Pearce has a 1959 pink Cadillac bottle. "I really like this one. I had a yellow Cadillac just like this.

"These Elvis bottles are all musical," he said, as he turned the music box key under Elvis's guitar.

A Japanese sake bottle has a geisha girl that dances to music, and an after-dinner liqueur is packaged in butterfly-shaped, wall-hanging bottles.

"This Jim Beam sewing machine is very unusual. I have never seen another one," Pearce said.

"I get a kick out of these convention bottles," Pearce said. The bottles depict the elephant and donkey of the Republican and Democratic parties.

There are commemorative bottles for cities and nightclubs.
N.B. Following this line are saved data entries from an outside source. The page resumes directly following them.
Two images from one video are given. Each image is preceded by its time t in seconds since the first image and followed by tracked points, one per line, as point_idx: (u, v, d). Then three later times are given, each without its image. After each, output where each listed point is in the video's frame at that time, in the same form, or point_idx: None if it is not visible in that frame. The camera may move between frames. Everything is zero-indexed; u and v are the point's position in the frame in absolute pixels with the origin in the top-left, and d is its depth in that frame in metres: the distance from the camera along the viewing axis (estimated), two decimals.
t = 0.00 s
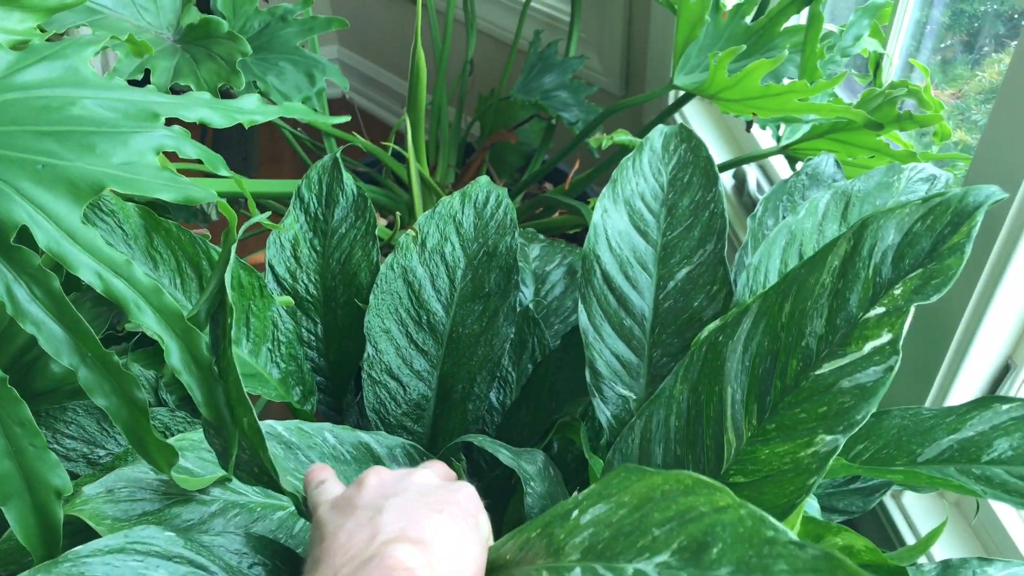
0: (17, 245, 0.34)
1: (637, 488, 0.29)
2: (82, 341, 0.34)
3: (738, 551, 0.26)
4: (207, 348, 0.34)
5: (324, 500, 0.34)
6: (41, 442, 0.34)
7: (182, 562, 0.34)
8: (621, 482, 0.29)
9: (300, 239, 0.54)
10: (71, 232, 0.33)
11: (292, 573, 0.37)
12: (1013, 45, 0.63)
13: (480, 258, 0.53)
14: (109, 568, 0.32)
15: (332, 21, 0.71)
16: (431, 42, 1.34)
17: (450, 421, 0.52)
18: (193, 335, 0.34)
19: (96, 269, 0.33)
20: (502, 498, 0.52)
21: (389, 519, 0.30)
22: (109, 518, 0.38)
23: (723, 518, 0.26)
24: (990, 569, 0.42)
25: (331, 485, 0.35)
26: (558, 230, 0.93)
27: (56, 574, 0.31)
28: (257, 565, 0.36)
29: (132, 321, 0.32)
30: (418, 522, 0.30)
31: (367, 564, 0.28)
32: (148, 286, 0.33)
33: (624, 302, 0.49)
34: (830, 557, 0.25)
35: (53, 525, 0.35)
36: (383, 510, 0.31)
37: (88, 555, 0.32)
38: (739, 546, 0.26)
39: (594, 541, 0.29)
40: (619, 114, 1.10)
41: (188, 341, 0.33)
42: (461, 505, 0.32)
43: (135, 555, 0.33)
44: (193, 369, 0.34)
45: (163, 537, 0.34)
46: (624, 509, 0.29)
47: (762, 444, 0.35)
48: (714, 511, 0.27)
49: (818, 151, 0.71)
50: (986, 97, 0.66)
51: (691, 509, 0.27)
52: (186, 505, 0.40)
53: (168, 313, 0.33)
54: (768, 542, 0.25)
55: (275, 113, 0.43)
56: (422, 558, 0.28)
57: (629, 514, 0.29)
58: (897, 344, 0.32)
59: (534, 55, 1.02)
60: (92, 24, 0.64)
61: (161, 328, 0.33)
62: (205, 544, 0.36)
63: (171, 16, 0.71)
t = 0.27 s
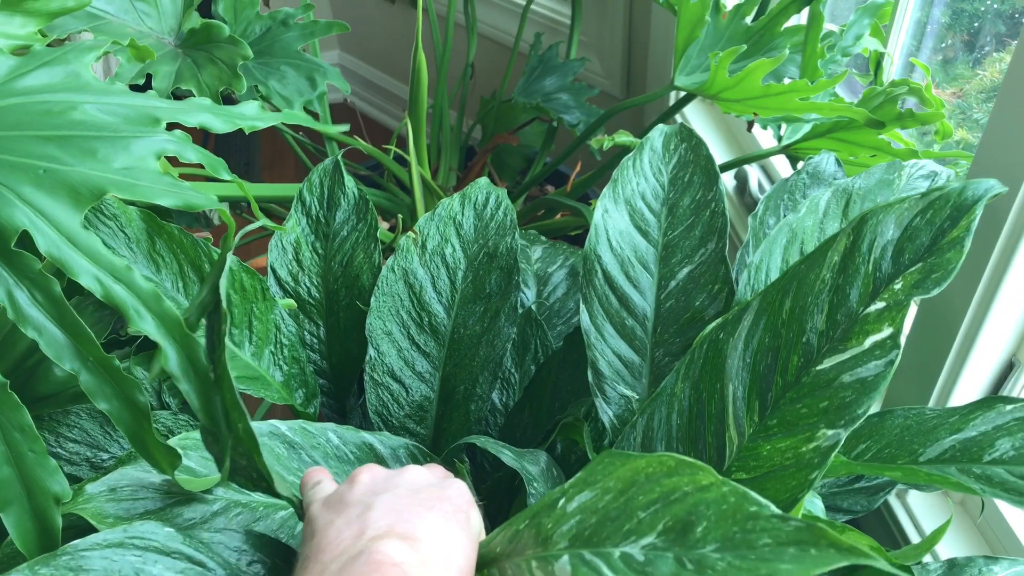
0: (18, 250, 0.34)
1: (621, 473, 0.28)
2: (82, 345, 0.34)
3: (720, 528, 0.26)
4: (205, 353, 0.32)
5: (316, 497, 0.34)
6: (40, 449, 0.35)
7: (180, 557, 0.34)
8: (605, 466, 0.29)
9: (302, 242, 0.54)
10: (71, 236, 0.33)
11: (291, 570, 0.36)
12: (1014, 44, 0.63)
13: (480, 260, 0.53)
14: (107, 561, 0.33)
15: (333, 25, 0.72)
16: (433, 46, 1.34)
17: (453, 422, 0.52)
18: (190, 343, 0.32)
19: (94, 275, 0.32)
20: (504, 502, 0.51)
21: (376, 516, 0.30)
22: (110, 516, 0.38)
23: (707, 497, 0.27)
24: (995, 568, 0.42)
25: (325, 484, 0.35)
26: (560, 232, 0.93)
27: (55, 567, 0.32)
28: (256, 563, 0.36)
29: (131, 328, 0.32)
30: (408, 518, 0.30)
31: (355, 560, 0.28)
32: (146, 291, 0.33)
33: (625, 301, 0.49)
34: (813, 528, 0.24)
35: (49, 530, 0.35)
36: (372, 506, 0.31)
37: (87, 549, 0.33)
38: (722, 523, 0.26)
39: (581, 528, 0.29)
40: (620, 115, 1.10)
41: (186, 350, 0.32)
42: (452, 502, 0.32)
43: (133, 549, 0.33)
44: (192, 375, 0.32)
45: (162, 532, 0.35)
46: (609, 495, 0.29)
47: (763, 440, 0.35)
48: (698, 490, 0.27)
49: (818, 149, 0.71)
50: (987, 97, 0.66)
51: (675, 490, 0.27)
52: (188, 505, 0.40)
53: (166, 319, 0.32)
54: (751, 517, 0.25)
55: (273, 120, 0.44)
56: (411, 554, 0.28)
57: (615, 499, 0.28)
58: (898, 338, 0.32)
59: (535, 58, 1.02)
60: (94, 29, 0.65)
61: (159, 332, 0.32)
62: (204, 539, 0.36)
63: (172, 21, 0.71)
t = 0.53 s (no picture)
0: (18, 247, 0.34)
1: (632, 465, 0.28)
2: (84, 342, 0.34)
3: (739, 519, 0.25)
4: (211, 347, 0.33)
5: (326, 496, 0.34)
6: (41, 447, 0.34)
7: (184, 565, 0.34)
8: (616, 460, 0.29)
9: (304, 241, 0.54)
10: (72, 232, 0.33)
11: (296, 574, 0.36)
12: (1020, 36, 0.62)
13: (484, 257, 0.53)
14: (110, 570, 0.32)
15: (334, 23, 0.71)
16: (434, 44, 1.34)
17: (457, 421, 0.52)
18: (195, 335, 0.33)
19: (97, 270, 0.32)
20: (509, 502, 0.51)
21: (385, 516, 0.30)
22: (112, 516, 0.38)
23: (722, 486, 0.26)
24: (1006, 565, 0.41)
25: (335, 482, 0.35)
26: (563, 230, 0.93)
27: None
28: (261, 567, 0.36)
29: (136, 321, 0.33)
30: (416, 520, 0.30)
31: (363, 561, 0.27)
32: (149, 285, 0.33)
33: (631, 297, 0.48)
34: (834, 516, 0.24)
35: (51, 528, 0.34)
36: (381, 507, 0.31)
37: (89, 558, 0.32)
38: (740, 513, 0.26)
39: (595, 524, 0.28)
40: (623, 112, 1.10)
41: (191, 343, 0.33)
42: (461, 503, 0.32)
43: (136, 558, 0.33)
44: (198, 368, 0.33)
45: (165, 539, 0.34)
46: (622, 488, 0.29)
47: (775, 435, 0.35)
48: (713, 481, 0.27)
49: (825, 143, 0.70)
50: (994, 90, 0.65)
51: (689, 482, 0.27)
52: (191, 506, 0.40)
53: (170, 312, 0.33)
54: (770, 506, 0.25)
55: (275, 115, 0.43)
56: (419, 556, 0.28)
57: (628, 493, 0.28)
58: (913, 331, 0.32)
59: (537, 55, 1.02)
60: (94, 28, 0.64)
61: (164, 327, 0.33)
62: (207, 545, 0.35)
63: (172, 20, 0.71)
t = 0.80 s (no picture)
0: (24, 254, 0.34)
1: (624, 476, 0.28)
2: (91, 350, 0.34)
3: (730, 529, 0.23)
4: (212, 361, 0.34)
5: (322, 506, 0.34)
6: (49, 454, 0.35)
7: (183, 566, 0.33)
8: (608, 470, 0.28)
9: (309, 245, 0.54)
10: (77, 242, 0.33)
11: None
12: None
13: (489, 259, 0.53)
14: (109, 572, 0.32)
15: (337, 27, 0.72)
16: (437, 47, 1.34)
17: (463, 423, 0.52)
18: (197, 350, 0.34)
19: (101, 280, 0.33)
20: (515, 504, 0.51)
21: (381, 528, 0.30)
22: (119, 520, 0.38)
23: (714, 498, 0.24)
24: (1013, 563, 0.41)
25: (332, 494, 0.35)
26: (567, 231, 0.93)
27: None
28: (260, 570, 0.36)
29: (140, 332, 0.33)
30: (412, 533, 0.30)
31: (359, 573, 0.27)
32: (154, 296, 0.33)
33: (635, 298, 0.48)
34: (826, 526, 0.22)
35: (63, 533, 0.35)
36: (377, 519, 0.31)
37: (88, 560, 0.32)
38: (732, 524, 0.24)
39: (588, 536, 0.27)
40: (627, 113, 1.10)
41: (193, 356, 0.34)
42: (457, 515, 0.32)
43: (134, 560, 0.33)
44: (199, 381, 0.34)
45: (164, 542, 0.34)
46: (614, 499, 0.28)
47: (777, 437, 0.35)
48: (703, 492, 0.25)
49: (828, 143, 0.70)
50: (997, 88, 0.65)
51: (681, 492, 0.26)
52: (197, 510, 0.40)
53: (173, 323, 0.34)
54: (763, 517, 0.23)
55: (281, 124, 0.43)
56: (414, 567, 0.28)
57: (620, 504, 0.27)
58: (913, 331, 0.31)
59: (540, 57, 1.02)
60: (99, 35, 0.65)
61: (167, 338, 0.34)
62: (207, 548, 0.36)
63: (176, 26, 0.71)
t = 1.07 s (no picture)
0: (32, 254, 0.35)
1: (626, 475, 0.28)
2: (99, 348, 0.34)
3: (730, 531, 0.25)
4: (220, 353, 0.33)
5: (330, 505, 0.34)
6: (59, 451, 0.35)
7: (192, 559, 0.34)
8: (611, 470, 0.29)
9: (313, 245, 0.54)
10: (85, 241, 0.33)
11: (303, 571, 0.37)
12: None
13: (491, 258, 0.53)
14: (118, 564, 0.32)
15: (340, 29, 0.72)
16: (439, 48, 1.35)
17: (468, 421, 0.52)
18: (206, 343, 0.33)
19: (109, 277, 0.33)
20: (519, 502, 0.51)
21: (387, 529, 0.30)
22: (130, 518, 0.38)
23: (715, 499, 0.26)
24: (1017, 556, 0.41)
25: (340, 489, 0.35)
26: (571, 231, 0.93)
27: (66, 569, 0.32)
28: (268, 564, 0.36)
29: (148, 329, 0.33)
30: (419, 534, 0.30)
31: (366, 573, 0.28)
32: (161, 293, 0.34)
33: (637, 295, 0.49)
34: (826, 528, 0.23)
35: (72, 531, 0.35)
36: (383, 519, 0.31)
37: (98, 552, 0.33)
38: (733, 526, 0.25)
39: (591, 536, 0.28)
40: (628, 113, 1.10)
41: (202, 349, 0.33)
42: (463, 514, 0.33)
43: (144, 552, 0.33)
44: (207, 375, 0.33)
45: (173, 535, 0.35)
46: (617, 499, 0.28)
47: (781, 431, 0.35)
48: (705, 492, 0.26)
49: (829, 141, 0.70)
50: (997, 85, 0.65)
51: (682, 493, 0.26)
52: (207, 506, 0.41)
53: (182, 319, 0.33)
54: (762, 518, 0.24)
55: (285, 123, 0.44)
56: (421, 569, 0.28)
57: (622, 505, 0.28)
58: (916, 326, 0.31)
59: (541, 58, 1.02)
60: (104, 39, 0.65)
61: (175, 334, 0.33)
62: (216, 541, 0.36)
63: (180, 30, 0.71)
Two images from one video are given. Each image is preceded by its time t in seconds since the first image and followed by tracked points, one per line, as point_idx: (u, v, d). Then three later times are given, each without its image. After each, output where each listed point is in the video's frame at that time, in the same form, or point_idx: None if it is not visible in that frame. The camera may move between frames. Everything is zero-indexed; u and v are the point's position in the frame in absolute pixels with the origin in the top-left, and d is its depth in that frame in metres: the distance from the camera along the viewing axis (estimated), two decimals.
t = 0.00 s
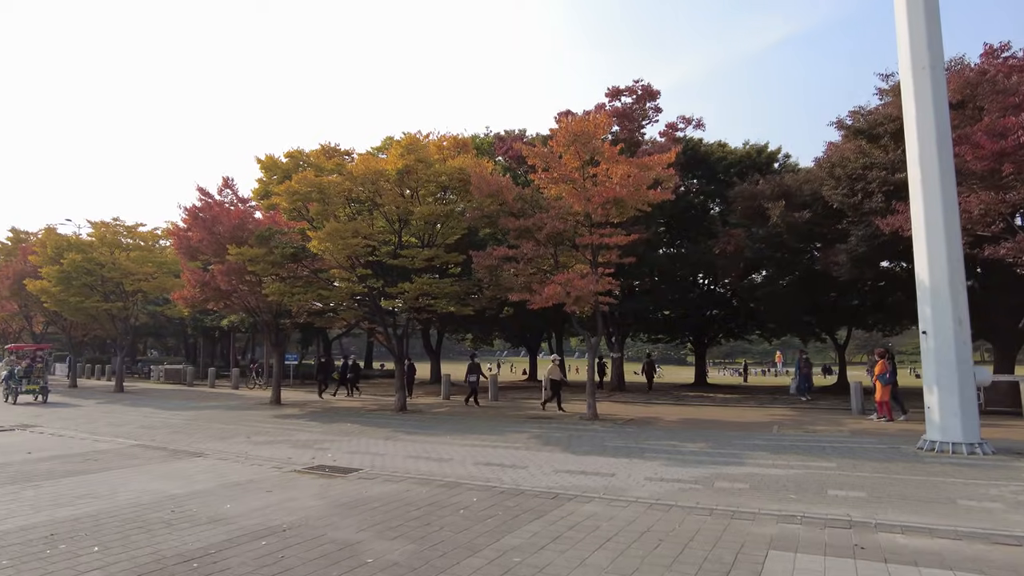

He has collected a series of bottles depicting outlaws like Billy the Kid and Wyatt Earp.

The bottles are shaped liked birds, horses, fish and even a Missouri mule.

"I looked for the longest time for that St. Louis arch," Pearce said. "Some friends came down from St. Louis and I asked them to keep an eye out. Within two weeks they found it, I think at a yard sale."

Pearce nearly lost the entire collection.

In 1980, a friend of Pearce's, the late Charles Harris, planned to open an antique car museum. "He wanted to display my bottles, too," Pearce said. "I had them on shelves in the package room and in corners.

"He displayed them at Harris Truck and Tractor. That was 1980. In 1982, my club burned to the ground. I would have lost them all," Pearce said.

Two cabinets of miniature bottles were lost in the fire.

"Charles kept the bottles until he passed away," Pearce said. "His family gave them back, and I bought the display cases and put them in this room."

From floor to ceiling, the bottles line the wall. A desk is the only other object in the room. "I come in here every once in a while and admire them."